Desperate to help me, Johnnie leaned in and placed a gentle kiss on my lips, causing me to hold my breath. His touch was like a lifeline, anchoring me to reality in the midst of my panic attack. We broke apart from the kiss, and then I clung to him, my tears soaking his shirt as he held me close.

"It's alright sweetheart, I'm here." He whispered, rubbing my back gently.

After a few moments, my breathing began to steady, the tightness in my chest slowly easing. I looked up at Johnnie, my eyes still watery with unshed tears. "Th-thank you," I managed to whisper, my voice shaky.

He just smiled at me, brushing away my tears with his thumb. "Don't thank me, Y/N. I'll always be here for you, no matter what. You're not alone in this, okay?"

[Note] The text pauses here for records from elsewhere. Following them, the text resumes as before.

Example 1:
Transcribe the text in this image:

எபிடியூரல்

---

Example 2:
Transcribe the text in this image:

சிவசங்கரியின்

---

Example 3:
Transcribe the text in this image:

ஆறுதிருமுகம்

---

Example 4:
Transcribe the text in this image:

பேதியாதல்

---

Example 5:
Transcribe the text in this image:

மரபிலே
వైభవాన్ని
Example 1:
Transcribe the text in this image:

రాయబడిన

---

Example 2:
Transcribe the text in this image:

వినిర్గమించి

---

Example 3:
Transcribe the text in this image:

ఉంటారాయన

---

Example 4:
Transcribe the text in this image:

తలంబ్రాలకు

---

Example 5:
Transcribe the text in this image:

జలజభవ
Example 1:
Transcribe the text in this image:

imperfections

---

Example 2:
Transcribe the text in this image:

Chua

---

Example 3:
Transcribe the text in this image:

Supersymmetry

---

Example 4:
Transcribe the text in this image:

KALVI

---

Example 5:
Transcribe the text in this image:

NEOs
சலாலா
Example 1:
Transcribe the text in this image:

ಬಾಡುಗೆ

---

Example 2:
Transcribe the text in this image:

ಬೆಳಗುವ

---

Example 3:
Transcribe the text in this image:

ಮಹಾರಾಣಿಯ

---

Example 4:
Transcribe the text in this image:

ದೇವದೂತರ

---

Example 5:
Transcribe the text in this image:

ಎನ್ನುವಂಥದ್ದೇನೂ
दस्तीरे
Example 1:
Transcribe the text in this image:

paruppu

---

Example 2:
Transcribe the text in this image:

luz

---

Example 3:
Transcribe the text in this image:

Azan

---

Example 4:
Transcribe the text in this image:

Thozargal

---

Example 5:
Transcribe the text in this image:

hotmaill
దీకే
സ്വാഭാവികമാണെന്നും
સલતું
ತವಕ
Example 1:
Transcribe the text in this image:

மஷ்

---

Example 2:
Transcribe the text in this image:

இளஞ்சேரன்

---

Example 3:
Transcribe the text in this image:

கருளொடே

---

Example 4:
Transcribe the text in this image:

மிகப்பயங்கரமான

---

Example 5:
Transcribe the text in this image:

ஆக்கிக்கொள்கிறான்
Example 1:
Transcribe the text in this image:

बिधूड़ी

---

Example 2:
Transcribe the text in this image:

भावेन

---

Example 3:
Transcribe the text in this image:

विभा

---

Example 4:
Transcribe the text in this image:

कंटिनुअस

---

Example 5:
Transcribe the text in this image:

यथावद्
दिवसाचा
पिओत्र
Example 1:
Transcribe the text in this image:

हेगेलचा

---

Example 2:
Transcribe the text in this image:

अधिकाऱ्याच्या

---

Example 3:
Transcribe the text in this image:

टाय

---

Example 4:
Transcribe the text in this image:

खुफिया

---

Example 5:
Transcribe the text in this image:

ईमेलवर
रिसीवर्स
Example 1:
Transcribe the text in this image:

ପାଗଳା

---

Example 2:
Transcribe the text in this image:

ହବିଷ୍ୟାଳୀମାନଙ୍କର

I nodded, feeling the weight of his words sink in. He loved me, flaws and all. I didn't have to face the hate alone. I wrapped my arms around him, burying my face in his chest as he held me tight.

"Tell me what happened, Y/N," he urged gently, his voice filled with concern. So I poured out my heart to him, telling him about the hateful comments that had triggered my panic attack. His jaw tightened, his eyes darkening with anger.

"I'm so sorry, sweetheart. You don't deserve any of that. Those people are just jealous, they have no idea how amazing you are," he reassured me, pressing a kiss to my forehead. I felt a warmth spread through me, his words like a balm to my wounded soul.

I looked up at him, my eyes searching his for any sign of doubt. But all I saw was love and devotion shining back at me. "I love you, Johnnie. Thank you for always being there for me," I whispered.

He smiled, his eyes softening as he cupped my face in his hands. "I love you too, Y/N. And I'll always protect you from the haters, no matter what. You're my world, and I'll never let anyone tear us apart."